批評や批判は「成長しない」無価値な行為なのか

私は、批評や批判も何かを創造する行為だと思っています。

もちろん、誰かの足を引っ張ったり、粘着して(まさにこのブログのようにw)批判するのはあまり「創造性」があるとは言えません

箕輪さんが批判したかったのは、「人を引きずり降ろそうとする行為」のことだったんじゃないか、と想像します。

ただ、何かを批評したり、批判する中から、本で扱っているテーマが深められたり、論点が明らかになったりします。

「記者」というある意味、批判や批評をおしごとにしている業種の平野麦からすると、箕輪さんの発言は残念でした。

「素直に黙って食え」「まずくても批判は認めない、店から出ていけ」と頑固おやじやっている飲食店に入ったような気分で、悲しい気持ちでした。

この「悲しい気持ち」っていうのは、「批判や批評の価値も理解してよ箕輪さぁーん」という、箕輪さんに分かってほしいファンとしての平野のエゴがありそうですw

批判や批評される側は「まな板のコイでいろ」ということか!?

ここまで、箕輪さんへの批判を書いてきたわけですけれど。立場を変えてみると・・・

箕輪さんは日々一生懸命、本を編集して、今も起業家・前田裕二さんの「メモの魔力」を一生懸命宣伝することに奔走している。

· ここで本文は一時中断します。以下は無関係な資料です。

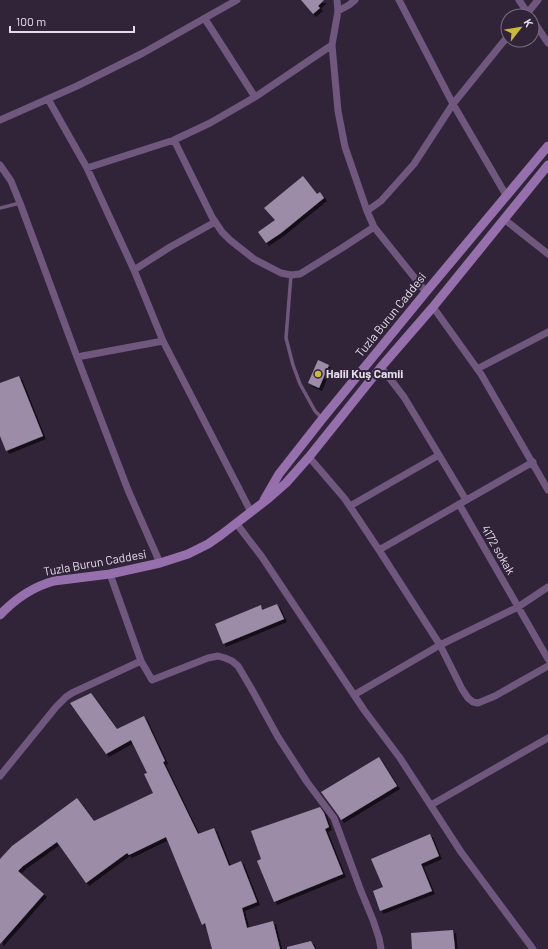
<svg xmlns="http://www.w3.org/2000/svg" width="548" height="949" font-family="Barlow,sans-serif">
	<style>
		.building { fill: #9d8ca7; filter: url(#shadow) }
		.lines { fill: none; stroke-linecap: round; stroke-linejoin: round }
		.lane { stroke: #6f577e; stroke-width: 3.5 }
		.street { stroke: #6f577e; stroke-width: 7 }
		.secondary { stroke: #966fad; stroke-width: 9 }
		.poi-dot { fill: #cbb939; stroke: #312439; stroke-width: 1.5 }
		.labels { text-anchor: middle; stroke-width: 4; stroke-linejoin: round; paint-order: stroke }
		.street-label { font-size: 12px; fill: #e3dbe9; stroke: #312439 }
		.poi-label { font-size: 12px; font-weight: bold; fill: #e3dbe9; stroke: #312439; text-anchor: start }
	</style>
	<defs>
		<filter id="shadow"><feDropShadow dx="3" dy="3" stdDeviation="0" flood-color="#0009"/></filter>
	</defs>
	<rect width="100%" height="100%" fill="#312439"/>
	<!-- building -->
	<path class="building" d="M301,0h23l-6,6 2,2 -7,6z
		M303,176l14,18 3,-2 4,6 -43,35 -15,10 -8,-11 17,-12 -11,-12z
		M318,360l11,5 -10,23 -11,-5z
		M19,376l24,60 -37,15 -6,-15v-53z
		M277,604l7,15 -61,25 -8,-20 46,-19 1,5z
		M91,693l26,36 27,-13 21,45 -2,1 35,72 16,-6 15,38 12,-5 16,41 -15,6 5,20 26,-7 7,28h-68l-7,-26 -3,2 -36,-88 -37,18 -2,-2 -41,30 -29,-41 -34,24 -5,5 26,23 -44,50v-85l12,-13 65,-48 17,23 59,-28 -9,-19 3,-1 -16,-33 -25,14 -36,-51z
		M379,757l18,29 -56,34 -3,-5 -17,-23z
		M320,807l4,6 5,14 -4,2 18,45 -69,28 -17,-41 4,-2 -10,-28z
		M430,834l9,22 -18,8 11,27 -52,20 -7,-20 10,-4 -12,-28z
		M453,930l2,19h-43l-1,-16z
		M311,941l4,8h-28v-2z"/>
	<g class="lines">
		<!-- lane -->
		<path class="lane" d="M0,208l20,-5
			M291,275l-5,63 7,27 7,19 15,27 7,7"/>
		<!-- street -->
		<path class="street" d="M337,0l1,11 -6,34 6,66 7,36 22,64 7,16 52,65
			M399,0l54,104 53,91
			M519,0l10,15
			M338,11l11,-6 6,-5
			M525,16l13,-16
			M205,19l50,78
			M532,19l16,24
			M48,99l39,69 47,102 29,71 88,171
			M0,120l77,-34 66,-33 94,-53
			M174,140l38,77 10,15 8,8 24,19 27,14 10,2 9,-1 42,-26 32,-21
			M0,165l11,16 9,22 57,154 51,133 32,73
			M87,168l87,-28 36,-17 45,-26 77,-52
			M367,211l14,-10 33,-37 39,-60 55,-68
			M504,219l44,35
			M134,270l36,-23 45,-25
			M433,307l48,67 67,116
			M77,357l86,-16
			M381,367l23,30 35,58 27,45
			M477,369l71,-37
			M309,457l36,42 34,51 61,95 22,44 6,9 5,4 5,1 17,-7 53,-30
			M459,504l89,155
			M350,506l89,-51
			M236,523l26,34 102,153 36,48 61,94 72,97
			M379,550l154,-88
			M110,574l31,87 11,19 56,-22 10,-2 7,2 7,3 6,5 13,22 27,49 29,45 27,36 27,73 12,29 6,18 2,11
			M354,695l86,-50 78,-38 30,-20
			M0,776l56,-69 10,-10 6,-4 69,-32
			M431,805l117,-67"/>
		<!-- secondary -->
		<path class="secondary" d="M264,500l15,-26 44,-56 103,-126 122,-146
			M0,615c16,-17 32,-28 54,-34l56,-7 50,-11 28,-9 20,-10 13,-9 48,-37 17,-15 23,-26 72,-90 52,-60 115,-142"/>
	</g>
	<!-- markers -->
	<circle class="poi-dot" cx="318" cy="374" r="4"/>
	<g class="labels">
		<!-- street labels -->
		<g class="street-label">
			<text transform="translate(391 315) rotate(-51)" y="4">Tuzla Burun Caddesi</text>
			<text transform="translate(498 550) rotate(60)" y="4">4172 sokak</text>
			<text transform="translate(95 563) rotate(-10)" y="4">Tuzla Burun Caddesi</text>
		</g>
		<!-- poi labels -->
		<g class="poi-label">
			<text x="326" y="378">Halil Kuş Camii</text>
		</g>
	</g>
	<!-- north arrow -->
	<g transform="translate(520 28) rotate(59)"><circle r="19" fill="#312439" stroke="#786d7f"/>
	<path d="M0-3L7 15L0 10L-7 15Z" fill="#cbb939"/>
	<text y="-6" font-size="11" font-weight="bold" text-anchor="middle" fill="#e3dbe9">K</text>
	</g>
	<!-- scale -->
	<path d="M10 26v6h124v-6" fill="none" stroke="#e3dbe9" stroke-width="2"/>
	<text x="16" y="26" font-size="12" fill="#e3dbe9" stroke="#312439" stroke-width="3" paint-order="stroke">100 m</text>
</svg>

そんな中で、粘着で低評価レビューをみたら、お前みたいなヤツは成長しないぞ!とツイッターでつぶやきたくなる気持ちも分かります。

だって、実際に箕輪さんは走っているんだもん。

著者と2人3脚でマラソン走っている箕輪さんに沿道から、批判を浴びせているようにも見えてきます。

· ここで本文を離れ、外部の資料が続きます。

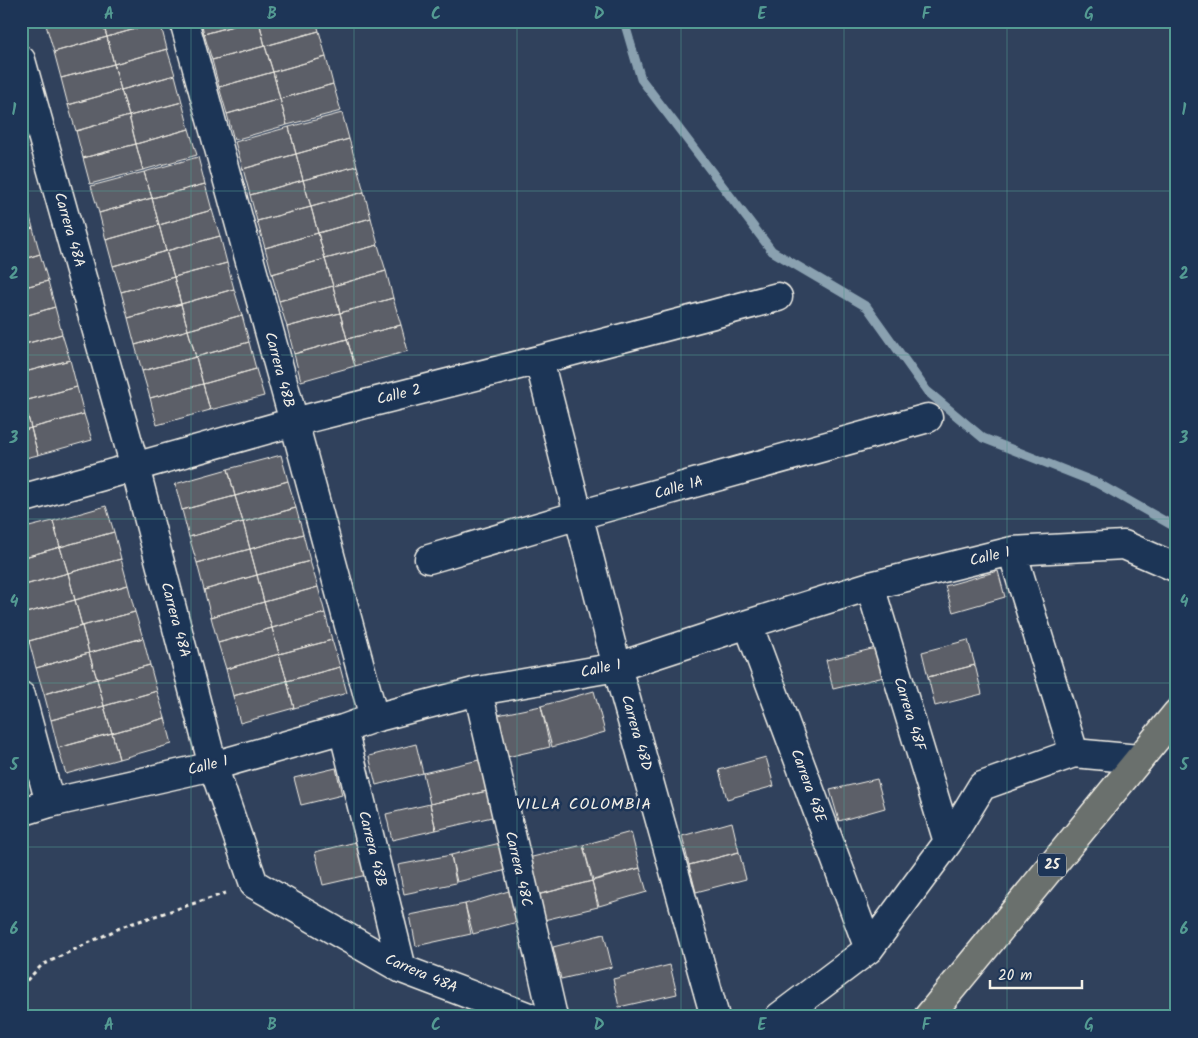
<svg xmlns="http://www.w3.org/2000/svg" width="1198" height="1038" viewBox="0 0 1198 1038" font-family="Kalam,sans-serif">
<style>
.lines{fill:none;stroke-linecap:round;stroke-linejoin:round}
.stream{stroke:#8aa1b0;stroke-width:9}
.building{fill:#5c5e67;stroke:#f4f1e8}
.street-casing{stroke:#f4f1e8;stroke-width:31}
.highway-casing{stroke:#f4f1e8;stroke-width:31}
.path{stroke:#f4f1e8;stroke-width:3;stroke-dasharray:4 4;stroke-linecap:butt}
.street{stroke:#1d3557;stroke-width:28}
.highway{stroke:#6b706d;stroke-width:28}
.grid{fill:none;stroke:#549b93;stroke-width:1;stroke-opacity:0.55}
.labels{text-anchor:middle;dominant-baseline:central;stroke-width:5;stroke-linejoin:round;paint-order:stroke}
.shield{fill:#1d3557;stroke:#b4b9bc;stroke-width:1}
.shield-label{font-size:14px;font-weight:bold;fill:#f4f1e8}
.street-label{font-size:15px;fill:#f4f1e8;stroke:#1d3557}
.neighbourhood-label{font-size:16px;letter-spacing:1px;fill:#f4f1e8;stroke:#1d3557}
.neatline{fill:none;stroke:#549b93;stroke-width:2}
.grid-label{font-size:16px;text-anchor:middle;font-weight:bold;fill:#549b93}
</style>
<rect width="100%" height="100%" fill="#30415c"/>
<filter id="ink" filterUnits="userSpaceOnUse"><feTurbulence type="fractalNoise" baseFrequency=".02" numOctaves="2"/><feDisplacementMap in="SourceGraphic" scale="10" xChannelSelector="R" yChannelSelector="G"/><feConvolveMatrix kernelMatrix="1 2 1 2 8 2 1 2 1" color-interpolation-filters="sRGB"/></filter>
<g filter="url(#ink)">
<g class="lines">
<path class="stream" d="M624,21l17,58 131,172 95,56 60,84 56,47 114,45 80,45"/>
</g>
<path class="building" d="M45,21h16l-15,4z
M61,21h41l5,16 -53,15 -8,-27z
M102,21h58v1l-53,15z
M201,21h50l-47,13z
M251,21h8l6,25 -53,14 -8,-26z
M259,21h57l3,10 -54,15z
M160,22l7,27 -53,15 -7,-27z
M319,31l7,26 -53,15 -8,-26z
M107,37l7,27 -53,14 -7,-26z
M265,46l8,26 -54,15 -7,-27z
M167,49l8,26 -54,15 -7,-26z
M326,57l7,27 -53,15 -7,-27z
M114,64l7,26 -53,15 -7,-27z
M273,72l7,27 -53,15 -8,-27z
M175,75l7,27 -53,14 -8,-26z
M333,84l8,27 -54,14 -7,-26z
M121,90l8,26 -53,15 -8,-26z
M280,99l7,26 -53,15 -7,-26z
M182,102l7,27 -53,15 -7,-28z
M342,113l7,26 -53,15 -7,-27z
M129,116l7,28 -53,14 -7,-27z
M289,127l7,27 -53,15 -8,-27z
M189,129l8,26 -54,15 -7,-26z
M349,139l8,27 -54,14 -7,-26z
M136,144l7,26 -53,14 -7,-26z
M296,154l7,26 -53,15 -7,-26z
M198,157l7,27 -53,14 -8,-26z
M357,166l7,26 -53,15 -8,-27z
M144,172l8,26 -53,15 -8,-27z
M303,180l8,27 -54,14 -7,-26z
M205,184l7,26 -53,15 -7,-27z
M364,192l7,26 -53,15 -7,-26z
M152,198l7,27 -53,15 -7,-27z
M26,202l7,26 -12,3v-28z
M311,207l7,26 -53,15 -8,-27z
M212,210l8,26 -54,15 -7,-26z
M371,218l7,27 -53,14 -7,-26z
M159,225l7,26 -53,15 -7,-26z
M33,228l7,26 -19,6v-29z
M318,233l7,26 -53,15 -7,-26z
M220,236l7,27 -53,14 -8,-26z
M378,245l8,26 -53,15 -8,-27z
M166,251l8,26 -53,15 -8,-26z
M40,254l8,27 -27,7v-28z
M325,259l8,27 -54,15 -7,-27z
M227,263l7,26 -53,15 -7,-27z
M386,271l7,27 -53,15 -7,-27z
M174,277l7,27 -53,14 -7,-26z
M48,281l7,26 -34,10v-29z
M333,286l7,27 -53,14 -8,-26z
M234,289l8,26 -54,15 -7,-26z
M393,298l8,27 -54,14 -7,-26z
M181,304l7,26 -53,15 -7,-27z
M55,307l7,27 -41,11v-28z
M340,313l7,26 -53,15 -7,-27z
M242,315l7,27 -53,15 -8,-27z
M401,325l7,26 -53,15 -8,-27z
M188,330l8,27 -54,14 -7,-26z
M62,334l8,26 -49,13v-28z
M347,339l8,27 -54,15 -7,-27z
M249,342l7,27 -53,15 -7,-27z
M196,357l7,27 -53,14 -8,-27z
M70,360l7,27 -53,14 -3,-8v-20z
M256,369l8,27 -54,14 -7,-26z
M203,384l7,26 -53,15 -7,-27z
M77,387l7,27 -53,14 -7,-27z
M24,401l7,27 -10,3v-29z
M84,414l8,26 -54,15 -7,-27z
M31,428l7,27 -17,4v-28z
M281,455l7,26 -53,15 -7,-27z
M228,469l7,27 -53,14 -7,-26z
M288,481l8,27 -53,14 -8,-26z
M235,496l8,26 -54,15 -7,-27z
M106,506l8,26 -54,15 -7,-26z
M296,508l7,26 -53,15 -7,-27z
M53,521l7,26 -39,11v-29z
M243,522l7,27 -53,14 -8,-26z
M114,532l7,27 -53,14 -8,-26z
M303,534l7,27 -53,14 -7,-26z
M60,547l8,26 -47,13v-28z
M250,549l7,26 -53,15 -7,-27z
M121,559l7,26 -53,15 -7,-27z
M310,561l8,26 -54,15 -7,-27z
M998,571l7,26 -52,15 -8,-26z
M68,573l7,27 -53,14 -1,-28z
M257,575l7,27 -53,15 -7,-27z
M128,585l7,27 -53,14 -7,-26z
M318,587l7,26 -53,15 -8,-26z
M75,600l7,26 -53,15 -7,-27z
M264,602l8,26 -54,15 -7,-26z
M135,612l8,26 -54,15 -7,-27z
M325,613l7,27 -53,14 -7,-26z
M82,626l7,27 -53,15 -7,-27z
M272,628l7,26 -53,15 -8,-26z
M143,638l7,27 -53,14 -8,-26z
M332,640l8,27 -53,14 -8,-27z
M968,640l7,25 -47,12 -6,-25z
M876,648l8,29 -51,12 -7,-29z
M89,653l8,26 -53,15 -8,-26z
M279,654l8,27 -54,15 -7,-27z
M150,665l7,26 -53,15 -7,-27z
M975,665l7,29 -47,12 -7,-29z
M340,667l7,26 -53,15 -7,-27z
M97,679l7,27 -53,14 -7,-26z
M287,681l7,27 -54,15 -7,-27z
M157,691l8,27 -53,15 -8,-27z
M594,691l11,41 -53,15 -11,-41z
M104,706l8,27 -54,15 -7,-28z
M541,706l9,41 -47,11 -10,-42z
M165,718l7,26 -53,15 -7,-26z
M112,733l7,26 -53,15 -8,-26z
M416,744l7,29 -47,12 -7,-29z
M766,757l8,29 -47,13 -8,-29z
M479,760l8,31 -57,13 -7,-31z
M336,768l6,27 -41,10 -7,-27z
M877,779l8,29 -46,13 -9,-31z
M487,791l5,26 -56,13 -6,-26z
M430,804l6,26 -44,10 -6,-26z
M732,822l7,30 -50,13 -7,-29z
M631,832l9,36 -47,12 -10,-35z
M364,840l7,34 -48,11 -8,-33z
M500,843l7,27 -50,12 -6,-27z
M583,845l9,36 -55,14 -9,-37z
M739,852l7,27 -50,13 -7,-27z
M451,855l5,28 -52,11 -6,-29z
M640,868l7,24 -48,14 -7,-25z
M592,881l6,26 -54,13 -7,-25z
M512,890l9,31 -48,13 -8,-30z
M465,904l6,30 -55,12 -6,-31z
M604,934l8,33 -51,12 -8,-32z
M670,965l7,29 -58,13 -6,-28z"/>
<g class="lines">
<g class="street-casing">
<path id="street" d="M184,21l110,401 80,296
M21,60l114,407 78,299 41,118 148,85 127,48
M539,360l78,307 98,350
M21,499l273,-77 245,-62 239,-63
M1012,551l62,202
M429,559l150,-44 349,-97
M870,586l78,256
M748,624l121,325
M478,691l75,326
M21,696l29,107
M343,729l59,240
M21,812l29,-9 163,-37 130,-37 31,-11 104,-27 139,-24 131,-43 122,-38 142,-35 112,-6 53,23
M779,1017l90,-68 79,-107 34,-56 92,-33 65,6"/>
</g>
<g class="highway-casing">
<path id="highway" d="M928,1017l249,-304"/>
</g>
<path class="path" d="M21,986l21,-21 82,-39 102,-33"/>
<use href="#street" class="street"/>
<use href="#highway" class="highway"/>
</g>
</g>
<path class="grid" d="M191,21v996M354,21v996M517,21v996M681,21v996M844,21v996M1007,21v996M21,191h1156M21,355h1156M21,519h1156M21,683h1156M21,847h1156"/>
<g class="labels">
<rect class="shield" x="1038" y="853.5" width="28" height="23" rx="4"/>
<g class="shield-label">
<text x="1052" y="865">25</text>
</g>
<g class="street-label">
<text transform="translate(69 230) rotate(74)">Carrera 48A</text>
<text transform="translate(279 370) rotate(75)">Carrera 48B</text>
<text transform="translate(399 395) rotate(-14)">Calle 2</text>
<text transform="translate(679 488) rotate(-16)">Calle 1A</text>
<text transform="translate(990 557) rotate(-13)">Calle 1</text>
<text transform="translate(175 620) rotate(75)">Carrera 48A</text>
<text transform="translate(601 669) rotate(-12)">Calle 1</text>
<text transform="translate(909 714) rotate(73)">Carrera 48F</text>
<text transform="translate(636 733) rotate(74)">Carrera 48D</text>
<text transform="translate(208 766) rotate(-14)">Calle 1</text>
<text transform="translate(808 786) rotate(70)">Carrera 48E</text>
<text transform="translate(372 849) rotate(76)">Carrera 48B</text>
<text transform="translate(518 869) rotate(77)">Carrera 48C</text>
<text transform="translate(421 974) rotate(23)">Carrera 48A</text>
</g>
<g class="neighbourhood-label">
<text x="584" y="804">VILLA COLOMBIA</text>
</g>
</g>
<rect width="1198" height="1038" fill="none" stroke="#1d3557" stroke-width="55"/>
<path d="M990 980v8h92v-8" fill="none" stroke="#f4f1e8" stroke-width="2.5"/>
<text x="998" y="980" font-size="15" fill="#f4f1e8" stroke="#1d3557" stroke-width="4" paint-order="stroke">20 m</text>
<rect x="28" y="28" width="1142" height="982" class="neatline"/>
<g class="grid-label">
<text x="109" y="19">A</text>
<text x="272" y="19">B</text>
<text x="436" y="19">C</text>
<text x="599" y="19">D</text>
<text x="762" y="19">E</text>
<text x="926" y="19">F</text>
<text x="1089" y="19">G</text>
<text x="14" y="115">1</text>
<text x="1184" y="115">1</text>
<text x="14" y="279">2</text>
<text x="1184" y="279">2</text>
<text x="14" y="443">3</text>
<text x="1184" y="443">3</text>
<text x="14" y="607">4</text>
<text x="1184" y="607">4</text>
<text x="14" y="770">5</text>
<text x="1184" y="770">5</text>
<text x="14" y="934">6</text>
<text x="1184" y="934">6</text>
<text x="109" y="1030">A</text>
<text x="272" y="1030">B</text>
<text x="436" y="1030">C</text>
<text x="599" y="1030">D</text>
<text x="762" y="1030">E</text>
<text x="926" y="1030">F</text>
<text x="1089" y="1030">G</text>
</g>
</svg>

そこで、箕輪さんが沿道に向かって、うるさい走るののじゃまだから黙っていろよ、とリツイートで反論すると、こういう粘着なwブログを書かれる訳です。

立場を変えて考えてみると、「著者たるもの読者の批判への寛容性を持て!批判への批判は許さない!お客様は神様だ!お前らはまな板のコイでいろー!」と言われているようにも見ますね。

これはひどい状況です。私はインフルエンサーになったことはありませんが、ちょっと想像力を広げてみると、箕輪さんだけでなくいろんな著名人やインフルエンサーと呼ばれる人が似たような体験をしているのかもしれません。

マラソンで走っている沿道には数万数十万人単位の観客(フォロワーら)がいるんですから、このうち1%からヤジを飛ばされただけでも数万や数千の批判リプライが飛んでくるわけです。

これは、かなりのダメージを受けそうですね。

ツイッターなどSNSが発展してきた中で、発言がほかの人に大きな影響を与える分、そういう影響を与えた人からの「声」による発信者への負担感も大きくなっているかもしれません。

批評・批判をおしごとにしている記者として、こんな状況は誰も幸せにならないな、と思ってしまいます。

「じゃあ、お前、ここまでお前の記事を読んだんだから、なんかいい案示せよ」

とみなさんの声が聞こえてきます。

すみません思いつきません。ない頭で考えると

SNS時代の節度ある批判・批評の態度

  • 著者・発信者への敬意を忘れずに批判や批評する
  • 人を引きずり下ろすようなことは控える
  • 批判が集中して袋叩きになりそうだったら、批判したい気持ちをぐっとおさえて見守る
  • 批判・批評するにしても、粘着せずにドライに書く(反論されても、再反論せずに一往復にとどめるとか)
  • 著者・発信者もいちいちたくさんの批判・批評を相手するひど暇ではないだろうから、無視する権利を尊重する

すみません、これぐらいしか思い浮かびません。みなさん、批判・批評して、良いアイデアをください。

まとめ

・箕輪さんとの「論争」から見えてきた、SNS時代のインフルエンサーの大きなストレス

・でも、批判・批評は世の中のためになるし、それをなくそうとしたりするのは間違っている、と思う

・袋叩きにしない、粘着しない、節度ある批判・批評をみんなが身に着ければ、かなしい現状や負担感が変わらないかなぁ

最後まで、読んでいただきありがとうございました。